======== Record excerpts

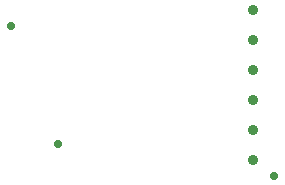
<source format=gbr>
%TF.GenerationSoftware,Altium Limited,Altium Designer,21.2.1 (34)*%
G04 Layer_Color=0*
%FSLAX26Y26*%
%MOIN*%
%TF.SameCoordinates,A0A043E5-24E2-464B-A4FE-AC519CE3A301*%
%TF.FilePolarity,Positive*%
%TF.FileFunction,Plated,1,2,PTH,Drill*%
%TF.Part,Single*%
G01*
G75*
%TA.AperFunction,ComponentDrill*%
%ADD30C,0.035433*%
%TA.AperFunction,ViaDrill,NotFilled*%
%ADD31C,0.028000*%
D30*
X1299213Y222441D02*
D03*
Y322441D02*
D03*
Y422441D02*
D03*
Y522441D02*
D03*
Y622441D02*
D03*
Y722441D02*
D03*
D31*
X1368110Y167323D02*
D03*
X649606Y275591D02*
D03*
X492126Y669291D02*
D03*
%TF.MD5,63612a4013b22e6006b1062ad4c7a2c4*%
M02*

</source>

================

#### Problem
Show every line of the listing that includes the word "AperFunction".

#### Answer space
%TA.AperFunction,ComponentDrill*%
%TA.AperFunction,ViaDrill,NotFilled*%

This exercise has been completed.